» **Required work**
Render every line of text in the records as a JSON list of strings, one string per line, skipping blank lines. Leave the pictures out of the answer.

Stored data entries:
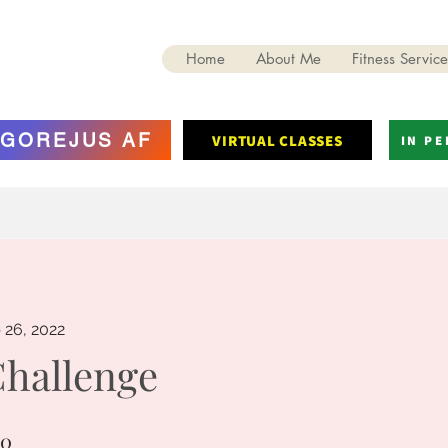
Home
About Me
Fitness Service
GOREJUS AF
VIRTUAL CLASSES
IN P
 26, 2022
Challenge
10
0 Steps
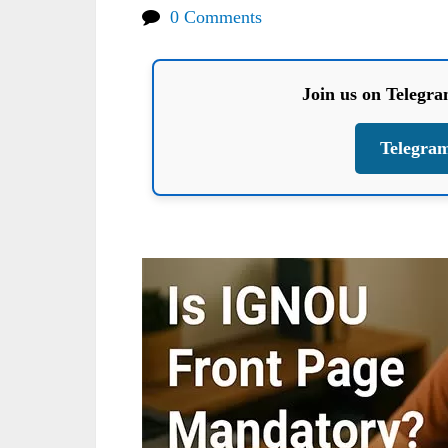
0 Comments
Join us on Telegr
Telegra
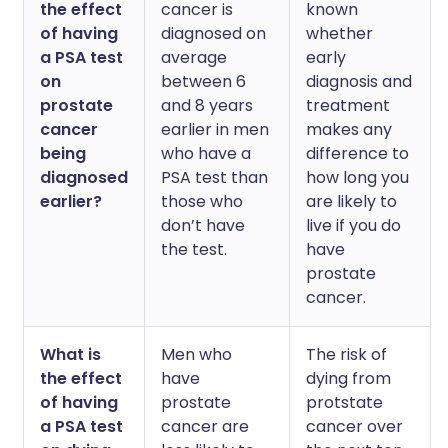
the effect
cancer is
known
of having
diagnosed on
whether
a PSA test
average
early
on
between 6
diagnosis and
prostate
and 8 years
treatment
cancer
earlier in men
makes any
being
who have a
difference to
diagnosed
PSA test than
how long you
earlier?
those who
are likely to
don’t have
live if you do
the test.
have
prostate
cancer.
What is
Men who
The risk of
the effect
have
dying from
of having
prostate
protstate
a PSA test
cancer are
cancer over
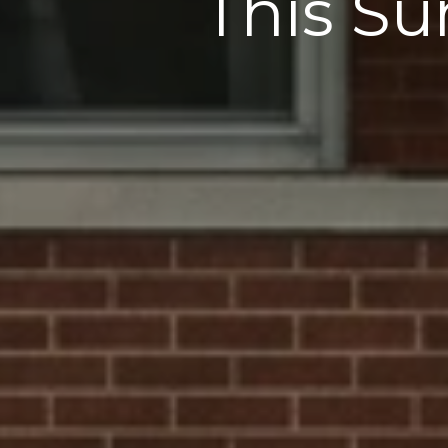
This Su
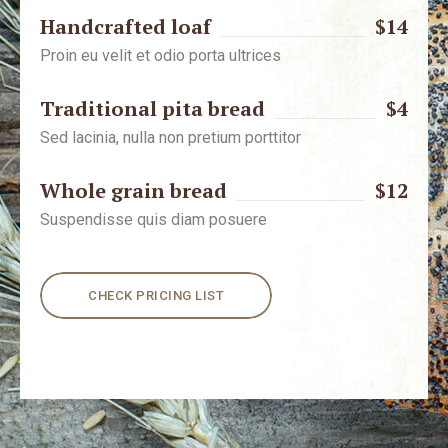
Handcrafted loaf
$14
Proin eu velit et odio porta ultrices
Traditional pita bread
$4
Sed lacinia, nulla non pretium porttitor
Whole grain bread
$12
Suspendisse quis diam posuere
CHECK PRICING LIST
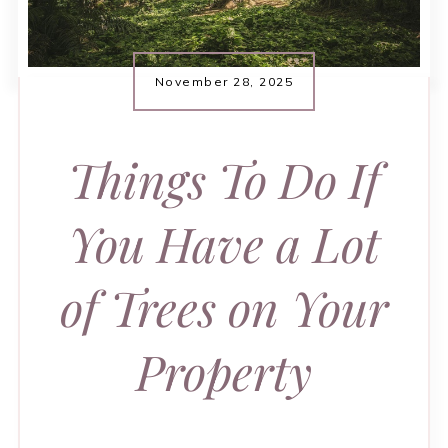
November 28, 2025
Things To Do If
You Have a Lot
of Trees on Your
Property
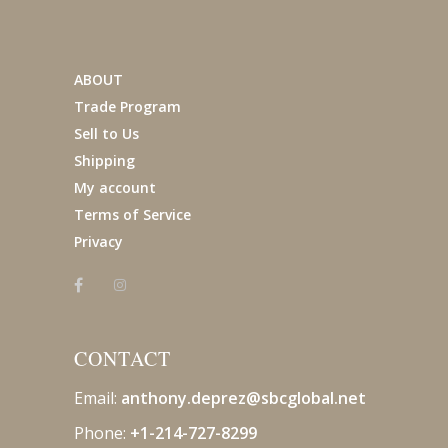
ABOUT
Trade Program
Sell to Us
Shipping
My account
Terms of Service
Privacy
CONTACT
Email:
anthony.deprez@sbcglobal
.net
Phone:
+1-214-727-8299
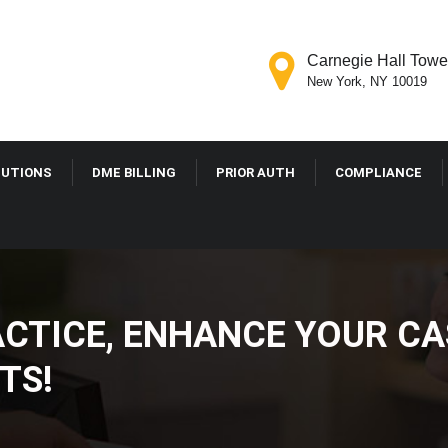
Carnegie Hall Tower
New York, NY 10019
LUTIONS
DME BILLING
PRIOR AUTH
COMPLIANCE
ACTICE, ENHANCE YOUR CA
TS!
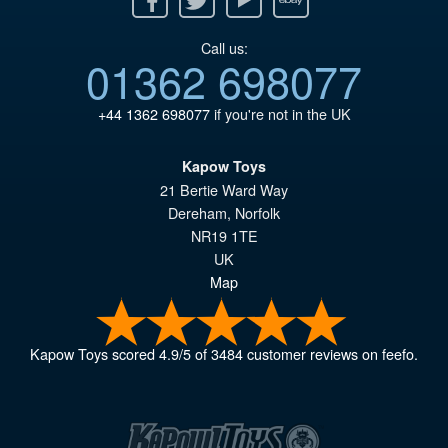
Call us:
01362 698077
+44 1362 698077
if you're not in the UK
Kapow Toys
21 Bertie Ward Way
Dereham
,
Norfolk
NR19 1TE
UK
Map
Kapow Toys
scored
4.9
/
5
of
3484
customer reviews on feefo.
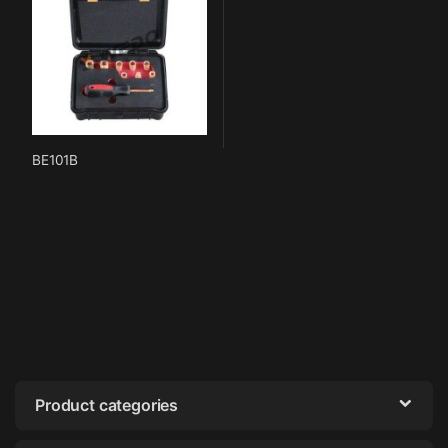
BE101B
Product categories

» **Task response**
[
  "Home",
  "About Me",
  "Fitness Service",
  "GOREJUS AF",
  "VIRTUAL CLASSES",
  "IN P",
  " 26, 2022",
  "Challenge",
  "10",
  "0 Steps",
  "0 Comments",
  "Join us on Telegr",
  "Telegra",
  "the effect",
  "cancer is",
  "known",
  "of having",
  "diagnosed on",
  "whether",
  "a PSA test",
  "average",
  "early",
  "on",
  "between 6",
  "diagnosis and",
  "prostate",
  "and 8 years",
  "treatment",
  "cancer",
  "earlier in men",
  "makes any",
  "being",
  "who have a",
  "difference to",
  "diagnosed",
  "PSA test than",
  "how long you",
  "earlier?",
  "those who",
  "are likely to",
  "don’t have",
  "live if you do",
  "the test.",
  "have",
  "prostate",
  "cancer.",
  "What is",
  "Men who",
  "The risk of",
  "the effect",
  "have",
  "dying from",
  "of having",
  "prostate",
  "protstate",
  "a PSA test",
  "cancer are",
  "cancer over",
  "This Su",
  "Handcrafted loaf",
  "$14",
  "Proin eu velit et odio porta ultrices",
  "Traditional pita bread",
  "$4",
  "Sed lacinia, nulla non pretium porttitor",
  "Whole grain bread",
  "$12",
  "Suspendisse quis diam posuere",
  "CHECK PRICING LIST",
  "November 28, 2025",
  "Things To Do If",
  "You Have a Lot",
  "of Trees on Your",
  "Property",
  "ABOUT",
  "Trade Program",
  "Sell to Us",
  "Shipping",
  "My account",
  "Terms of Service",
  "Privacy",
  "CONTACT",
  "Email:",
  "anthony.deprez@sbcglobal",
  ".net",
  "Phone:",
  "+1-214-727-8299",
  "Carnegie Hall Tower",
  "New York, NY 10019",
  "LUTIONS",
  "DME BILLING",
  "PRIOR AUTH",
  "COMPLIANCE",
  "ACTICE, ENHANCE YOUR CA",
  "TS!",
  "Call us:",
  "01362 698077",
  "+44 1362 698077",
  "if you're not in the UK",
  "Kapow Toys",
  "21 Bertie Ward Way",
  "Dereham",
  ",",
  "Norfolk",
  "NR19 1TE",
  "UK",
  "Map",
  "Kapow Toys",
  "scored",
  "4.9",
  "/",
  "5",
  "of",
  "3484",
  "customer reviews on feefo.",
  "BE101B",
  "Product categories"
]